### Requirement
Copy the records that begin at the line containing "Views of one" and end after the line containing "-0.086327, 0.771889, -0.369307]]", replacing "paired" with "matched" and leaving everything else unchanged.

### Data excerpts
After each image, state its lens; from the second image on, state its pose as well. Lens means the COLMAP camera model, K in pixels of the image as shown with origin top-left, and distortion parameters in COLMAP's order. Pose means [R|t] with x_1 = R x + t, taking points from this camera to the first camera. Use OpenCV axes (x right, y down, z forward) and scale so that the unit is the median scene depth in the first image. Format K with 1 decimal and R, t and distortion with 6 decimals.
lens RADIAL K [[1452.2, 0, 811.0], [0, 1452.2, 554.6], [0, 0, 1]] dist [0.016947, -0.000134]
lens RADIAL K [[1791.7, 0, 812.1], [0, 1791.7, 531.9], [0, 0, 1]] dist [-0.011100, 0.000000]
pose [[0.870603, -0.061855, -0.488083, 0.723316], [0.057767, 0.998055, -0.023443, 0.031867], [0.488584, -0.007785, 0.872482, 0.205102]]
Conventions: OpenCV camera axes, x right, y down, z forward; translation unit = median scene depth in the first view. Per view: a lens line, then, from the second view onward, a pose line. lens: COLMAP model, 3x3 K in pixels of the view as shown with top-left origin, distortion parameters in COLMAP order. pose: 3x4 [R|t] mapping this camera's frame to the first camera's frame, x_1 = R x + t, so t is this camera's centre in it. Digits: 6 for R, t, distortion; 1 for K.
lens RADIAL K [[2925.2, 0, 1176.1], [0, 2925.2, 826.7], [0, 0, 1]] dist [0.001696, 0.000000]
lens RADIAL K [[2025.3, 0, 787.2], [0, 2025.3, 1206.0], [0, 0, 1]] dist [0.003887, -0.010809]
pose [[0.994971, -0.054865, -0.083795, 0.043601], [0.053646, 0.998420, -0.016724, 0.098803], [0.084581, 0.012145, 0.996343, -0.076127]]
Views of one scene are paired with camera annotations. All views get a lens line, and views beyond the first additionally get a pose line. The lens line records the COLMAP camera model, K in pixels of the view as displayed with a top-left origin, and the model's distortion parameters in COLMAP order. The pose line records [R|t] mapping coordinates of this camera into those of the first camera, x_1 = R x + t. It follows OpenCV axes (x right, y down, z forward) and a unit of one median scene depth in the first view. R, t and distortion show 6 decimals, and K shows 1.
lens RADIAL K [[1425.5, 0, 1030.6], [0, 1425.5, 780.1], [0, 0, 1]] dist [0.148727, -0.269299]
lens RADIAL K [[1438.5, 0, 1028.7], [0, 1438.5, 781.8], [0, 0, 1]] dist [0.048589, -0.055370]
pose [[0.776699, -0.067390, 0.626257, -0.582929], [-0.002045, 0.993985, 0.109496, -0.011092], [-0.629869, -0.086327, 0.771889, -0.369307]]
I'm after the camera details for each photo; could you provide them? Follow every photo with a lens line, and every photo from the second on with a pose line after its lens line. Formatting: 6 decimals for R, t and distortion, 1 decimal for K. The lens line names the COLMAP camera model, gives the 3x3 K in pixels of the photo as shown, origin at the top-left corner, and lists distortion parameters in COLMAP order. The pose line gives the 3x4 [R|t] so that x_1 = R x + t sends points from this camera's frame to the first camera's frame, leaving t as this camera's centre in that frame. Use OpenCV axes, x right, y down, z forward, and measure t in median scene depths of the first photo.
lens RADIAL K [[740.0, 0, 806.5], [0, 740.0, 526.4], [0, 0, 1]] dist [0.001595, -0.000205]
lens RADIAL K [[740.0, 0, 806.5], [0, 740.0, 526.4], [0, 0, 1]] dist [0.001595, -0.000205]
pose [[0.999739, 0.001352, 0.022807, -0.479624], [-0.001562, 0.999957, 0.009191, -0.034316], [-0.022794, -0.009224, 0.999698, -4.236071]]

### Result
Views of one scene are matched with camera annotations. All views get a lens line, and views beyond the first additionally get a pose line. The lens line records the COLMAP camera model, K in pixels of the view as displayed with a top-left origin, and the model's distortion parameters in COLMAP order. The pose line records [R|t] mapping coordinates of this camera into those of the first camera, x_1 = R x + t. It follows OpenCV axes (x right, y down, z forward) and a unit of one median scene depth in the first view. R, t and distortion show 6 decimals, and K shows 1.
lens RADIAL K [[1425.5, 0, 1030.6], [0, 1425.5, 780.1], [0, 0, 1]] dist [0.148727, -0.269299]
lens RADIAL K [[1438.5, 0, 1028.7], [0, 1438.5, 781.8], [0, 0, 1]] dist [0.048589, -0.055370]
pose [[0.776699, -0.067390, 0.626257, -0.582929], [-0.002045, 0.993985, 0.109496, -0.011092], [-0.629869, -0.086327, 0.771889, -0.369307]]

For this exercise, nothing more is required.